Carl F. H. Henry. The Uneasy Conscience of Modern Fundamentalism, Kindle Edition
First of a series of posts reviewing the book by Carl Henry.
An oft mentioned but possibly neglected book, Carl Henry’s The Uneasy Conscience of Modern Fundamentalism is often credited as a seminal work in the development of evangelicalism. Al Mohler calls it “a manifesto of a movement later to be known as the ‘new evangelicalism.’” (Albert F. Mohler, Jr., “Carl F. H. Henry, Theologians of the Baptist Tradition, Timothy George and David S. Dockery, eds., p. 283.)
In my opinion, every fundamentalist should read Henry’s book. Newly reprinted with a foreword by Richard Mouw, it is highly instructive of the evangelical mind that was to become the ‘new evangelicalism’ and of the evangelical mind that continues to this day. I read it in the Kindle edition, which suffers from an unfortunate limitation on copying and note-taking imposed by the publisher. (One sympathizes with the desire of publishers to prevent piracy, but this is the first Kindle book where I ran into this limitation. Other commercially published works I have purchased haven’t been so restrictive.)
In any case, as I said, I think all fundamentalists should read this book. The generation of fundamentalists who faced the challenge of new evangelicalism are passing off the scene. Those of us who follow in their footsteps need to be aware of the challenges they faced. We face very similar challenges today. The challenges to orthodoxy today are not the frontal attacks of blatantly heretical modernism as in the era of the Fundamentalist-Modernist controversy.

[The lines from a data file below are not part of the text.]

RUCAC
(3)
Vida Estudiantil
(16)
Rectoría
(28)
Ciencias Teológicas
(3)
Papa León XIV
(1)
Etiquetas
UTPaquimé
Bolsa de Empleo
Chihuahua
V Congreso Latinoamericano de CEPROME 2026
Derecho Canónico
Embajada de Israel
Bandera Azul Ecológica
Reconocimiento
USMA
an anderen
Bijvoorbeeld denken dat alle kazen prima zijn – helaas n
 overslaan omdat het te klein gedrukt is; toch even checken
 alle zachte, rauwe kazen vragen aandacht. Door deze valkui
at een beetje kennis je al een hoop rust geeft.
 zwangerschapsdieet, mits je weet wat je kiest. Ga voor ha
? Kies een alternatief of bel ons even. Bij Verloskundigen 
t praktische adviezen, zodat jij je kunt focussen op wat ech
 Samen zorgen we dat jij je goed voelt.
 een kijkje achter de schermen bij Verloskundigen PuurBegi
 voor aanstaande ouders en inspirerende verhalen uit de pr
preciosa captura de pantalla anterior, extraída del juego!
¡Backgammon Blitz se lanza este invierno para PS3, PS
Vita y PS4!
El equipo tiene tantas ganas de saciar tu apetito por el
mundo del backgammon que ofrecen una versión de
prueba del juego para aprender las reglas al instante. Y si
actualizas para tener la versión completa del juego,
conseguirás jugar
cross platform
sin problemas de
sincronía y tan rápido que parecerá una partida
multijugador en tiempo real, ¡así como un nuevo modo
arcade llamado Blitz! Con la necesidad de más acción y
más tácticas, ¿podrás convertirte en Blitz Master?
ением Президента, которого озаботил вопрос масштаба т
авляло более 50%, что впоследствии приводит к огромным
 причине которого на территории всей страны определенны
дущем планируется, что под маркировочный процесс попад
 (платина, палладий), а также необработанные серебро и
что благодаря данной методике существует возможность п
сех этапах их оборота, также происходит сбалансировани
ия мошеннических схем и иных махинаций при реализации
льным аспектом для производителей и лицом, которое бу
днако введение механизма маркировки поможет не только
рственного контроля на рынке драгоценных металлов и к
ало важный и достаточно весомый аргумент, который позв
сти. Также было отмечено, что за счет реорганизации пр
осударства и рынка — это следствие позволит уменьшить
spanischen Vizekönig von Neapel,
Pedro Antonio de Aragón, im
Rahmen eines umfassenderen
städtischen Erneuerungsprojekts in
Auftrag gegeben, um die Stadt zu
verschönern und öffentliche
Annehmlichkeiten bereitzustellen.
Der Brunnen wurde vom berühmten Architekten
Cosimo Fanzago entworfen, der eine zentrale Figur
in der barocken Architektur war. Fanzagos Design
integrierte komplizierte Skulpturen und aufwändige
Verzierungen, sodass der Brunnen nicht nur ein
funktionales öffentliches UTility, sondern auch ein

They are much more subtle than that. The challenge is no longer called ‘new evangelicalism’ (it is hard to stay ‘new’ for long), but the essential arguments and values of those challenging fundamentalism are basically the same. So read Henry’s Uneasy Conscience. It is worth considering what it meant to the fundamentalists of its day as well as what its philosophy means for fundamentalists and conservative evangelicals today.